Under the FAME India (Faster Adoption and Manufacturing of Electric and Hybrid Vehicles in India) policy, OEMs are essentially being incentivised to deliver larger capacity battery packs without changing the vehicle designs. Trying to stuff larger capacity in the same volume pressurises pack designers to compromise on safety aspects of pack engineering. The increase in sheer numbers of vehicles sold before quality control could have been stabilised is the major reason for these fires.
The Way Forward
Firstly, the quality control for battery pack assembly and localised component manufacturing needs to be perfected. We need secure local supply chains for cells, ones that are made with Indian conditions in mind.
India hasn’t participated in the process of lithium-ion batteries or LiBs cell manufacturing yet. With the production linked incentive (PLI) scheme, the country is on its way to a massive EV scale-up. Cell manufacturing in India needs to happen as a well thought out exercise after fully understanding the process involved including its limitations. One needs to understand that the conventional LIB cell manufacturing process is extremely quality control sensitive. Even the smallest of slip-ups cause safety concerns.

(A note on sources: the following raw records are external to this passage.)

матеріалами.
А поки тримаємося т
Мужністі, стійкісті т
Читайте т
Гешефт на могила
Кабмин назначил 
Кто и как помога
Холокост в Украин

The LIB cell design and manufacturing process need to be reworked for Indian requirements. We need a proper temperature measurement system sensor built-in. When the battery cell is going above a certain temperature, the system cuts off power, immobilises the vehicle, and sends a message to the user that they need to take this vehicle for repair.
Coming to the other side of the equation — the charging situation. With many people using smart chargers to charge their EVs, the industry can leverage this tech to get data on the temperature or the health of the battery. Failsafe measures such as the charger communicating to the driver that the battery temperature is too high and can’t be charged, need to be brainstormed.

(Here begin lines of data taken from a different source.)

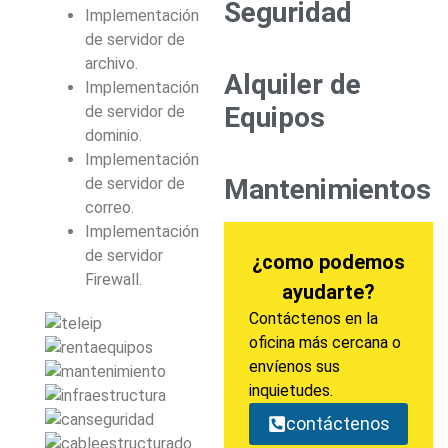
Seguridad
Implementación
de servidor de
archivo.
Alquiler de
Implementación
Equipos
de servidor de
dominio.
Implementación
Mantenimientos
de servidor de
correo.
Implementación
de servidor
¿como podemos
Firewall.
ayudarte?
Contáctenos en la
oficina más cercana o
envíenos sus
inquietudes.
contáctenos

With ever-evolving regulations in the EV industry, it can be hard to keep track of it all. But the industry should make a conscious effort to stay ahead of it. All EV players should present temperature resilient certification and provide it to the customers when they buy a new vehicle. We should build multiple third-party labs in India that can test these batteries at different temperatures and operating conditions and provide OEMs with a temperature certificate.
In the age of viral internet media spread, misunderstandings can negatively affect the future of EVs. To avoid such incidents in the future, we should indigenise our standards and values for Indian roads. Industry players should take a call to get a third-party certification even if the regulator does not require it.
These kinds of mishaps and setbacks are part of the process especially when we transition toward modern technologies. Eventually, we can look forward to better solutions and safety systems being built into electric vehicles.